(PAGE TEXT)

2.1.2. Activity-Based Travel Behavior Theory

This theory represents a comprehensive approach to understanding and modeling travel demand by focusing on underlying activities and decision-making processes that drive individuals’ travel behavior. Unlike the Traditional Four-Step Transport Modeling framework, that emphasizes trips themselves, this theory recognizes travel as derived demand undertaken to participate in activities distributed across space and time [36]. The core premise is that individuals’ travel patterns result from complex interplay between personal characteristics, household and social constraints, and spatial and temporal attributes of activities they need or want to engage in. Understanding these relationships and trade-offs enables planners and policymakers to develop more realistic strategies for managing travel demand and congestion.
A key feature of this theory is that it considers the entire activity–travel pattern rather than individual trips, accounting for interdependencies and constraints between different activities and trips such as dropping children at school before work or combining shopping and leisure in the same tour [37]. The theory employs various modeling techniques to capture complex activity–travel patterns:
  • Discrete choice models (multinomial logit or nested logit) estimate the probability of choosing particular activity or trip alternatives based on the utility associated with each alternative. Utility functions include alternative attributes (travel time, cost, activity type) and individual socioeconomic characteristics (age, gender, income) [38].
  • Time-use models focus on time allocation to different activities and influencing factors like preferences, obligations, and constraints. These take continuous-time or discrete-time forms, with the latter dividing days into fixed intervals and estimating activity engagement probability during each interval [39].
  • Scheduling models, such as the Scheduling Model Framework, capture dynamic and interdependent activity–travel decisions by representing scheduling as a series of choices over time. These consider trade-offs between activity participation utility, travel disutility, and time–space prism constraints [40].
Activity-Based Travel Behavior Theory’s advantage lies in capturing the heterogeneity and flexibility of travel behavior. By explicitly considering the individual characteristics, household interactions, and contextual factors shaping activity–travel patterns, these models provide realistic representations of travel demand and policy responses [41]. This helps identify population segments likely to change their behavior in response to interventions like congestion pricing or public transportation improvements. An important aspect involves considering social and institutional contexts where activity–travel decisions occur, including transportation service availability and quality, land use patterns, urban form, social norms regarding work and leisure, and governing policies and regulations [39]. Incorporating these factors enables comprehensive, policy-sensitive assessment of intervention impacts on travel behavior and congestion.

(End PAGE TEXT)

**PARTS OF THE EXERCISE**
1. Decide whether each statement agrees with the passage on activity-based travel behavior, answering yes or no and quoting the words of the passage that settle it: (a) the theory treats travel as derived demand; (b) discrete-time models divide days into fixed intervals; (c) the theory looks at individual trips rather than the entire activity–travel pattern.
2. Using the passage on activity-based travel behavior, answer these questions:
(a) Which two kinds of discrete choice models are named?
(b) What example of a scheduling model is given?
(c) Which two interventions are mentioned as ones that population segments might respond to?
3. Write out the passage on activity-based travel behavior between "2.1.2. Activity-Based Travel" and "demand and congestion.", inclusive, substituting "government officials" for "policymakers".

(DATA SECTION)

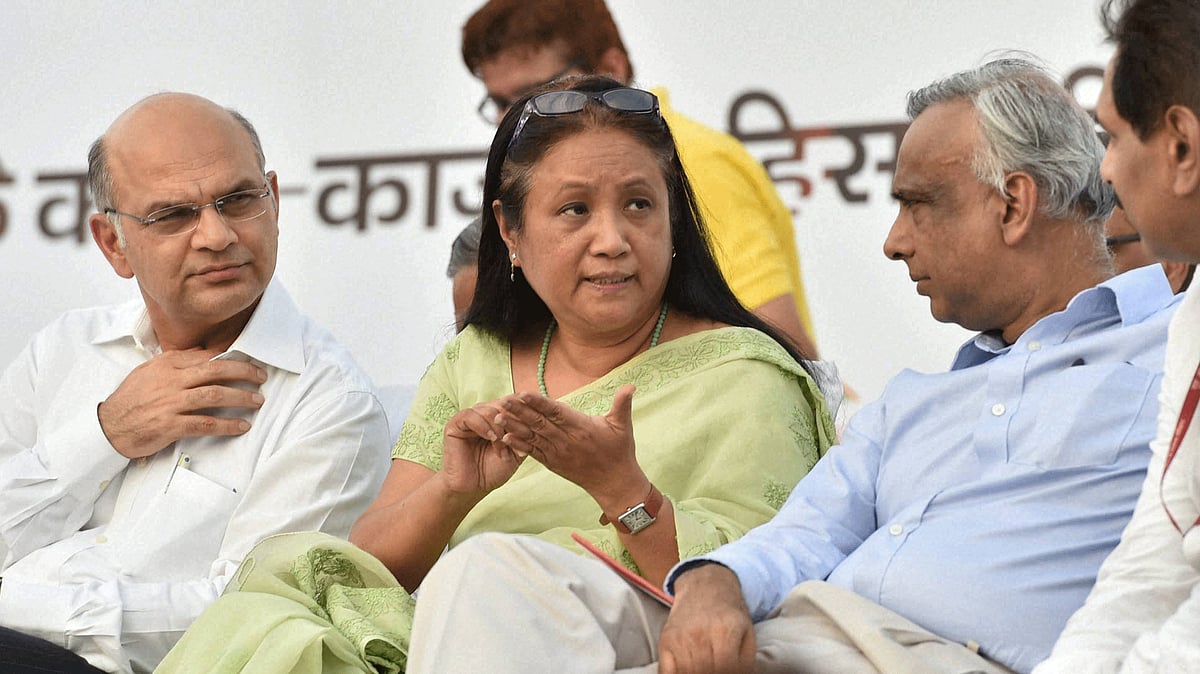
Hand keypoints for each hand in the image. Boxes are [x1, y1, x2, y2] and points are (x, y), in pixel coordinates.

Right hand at [98, 349, 266, 458]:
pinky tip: (242, 426)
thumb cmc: (131, 399)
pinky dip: (227, 424)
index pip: (206, 357)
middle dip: (244, 372)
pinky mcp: (171, 425)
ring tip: (258, 401)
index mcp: (166, 365)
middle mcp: (171, 381)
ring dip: (241, 398)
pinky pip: (206, 423)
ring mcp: (171, 403)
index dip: (231, 359)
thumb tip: (204, 352)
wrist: (108, 427)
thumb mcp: (149, 371)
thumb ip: (176, 361)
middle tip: (262, 377)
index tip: (250, 362)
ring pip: (215, 395)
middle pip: (216, 371)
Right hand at [442, 400, 526, 496]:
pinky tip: (491, 437)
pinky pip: (471, 415)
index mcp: (498, 417)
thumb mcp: (516, 451)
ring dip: (499, 427)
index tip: (535, 420)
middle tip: (518, 437)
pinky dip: (483, 425)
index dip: (524, 409)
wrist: (473, 488)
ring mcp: (469, 417)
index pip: (513, 403)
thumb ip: (523, 434)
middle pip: (502, 404)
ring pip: (488, 409)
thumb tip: (534, 417)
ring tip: (502, 445)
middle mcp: (484, 413)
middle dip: (513, 420)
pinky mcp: (455, 424)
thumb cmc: (494, 470)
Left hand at [494, 384, 640, 501]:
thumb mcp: (623, 426)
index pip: (556, 412)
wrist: (614, 483)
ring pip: (533, 437)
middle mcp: (566, 440)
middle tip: (503, 399)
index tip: (523, 393)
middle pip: (539, 423)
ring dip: (514, 426)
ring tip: (497, 415)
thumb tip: (630, 386)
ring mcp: (558, 453)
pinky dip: (518, 445)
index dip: (539, 403)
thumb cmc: (619, 452)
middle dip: (520, 411)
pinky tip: (504, 437)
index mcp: (581, 428)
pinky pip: (533, 452)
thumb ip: (622, 404)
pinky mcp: (553, 463)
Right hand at [659, 563, 756, 673]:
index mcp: (724, 632)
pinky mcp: (666, 640)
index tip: (730, 672)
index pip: (726, 669)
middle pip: (705, 673)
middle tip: (716, 669)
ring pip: (686, 673)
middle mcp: (699, 634)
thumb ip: (746, 660)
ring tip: (704, 669)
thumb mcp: (747, 631)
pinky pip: (667, 671)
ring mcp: (679, 638)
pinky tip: (686, 671)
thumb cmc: (728, 612)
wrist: (704, 585)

(End DATA SECTION)

**RESULTS IN ORDER**
1.
(a) Yes: "this theory recognizes travel as derived demand undertaken to participate in activities distributed across space and time"
(b) Yes: "with the latter dividing days into fixed intervals"
(c) No: "it considers the entire activity–travel pattern rather than individual trips"

2.
(a) Multinomial logit and nested logit.
(b) The Scheduling Model Framework.
(c) Congestion pricing and public transportation improvements.

3.
2.1.2. Activity-Based Travel Behavior Theory

This theory represents a comprehensive approach to understanding and modeling travel demand by focusing on underlying activities and decision-making processes that drive individuals’ travel behavior. Unlike the Traditional Four-Step Transport Modeling framework, that emphasizes trips themselves, this theory recognizes travel as derived demand undertaken to participate in activities distributed across space and time [36]. The core premise is that individuals’ travel patterns result from complex interplay between personal characteristics, household and social constraints, and spatial and temporal attributes of activities they need or want to engage in. Understanding these relationships and trade-offs enables planners and government officials to develop more realistic strategies for managing travel demand and congestion.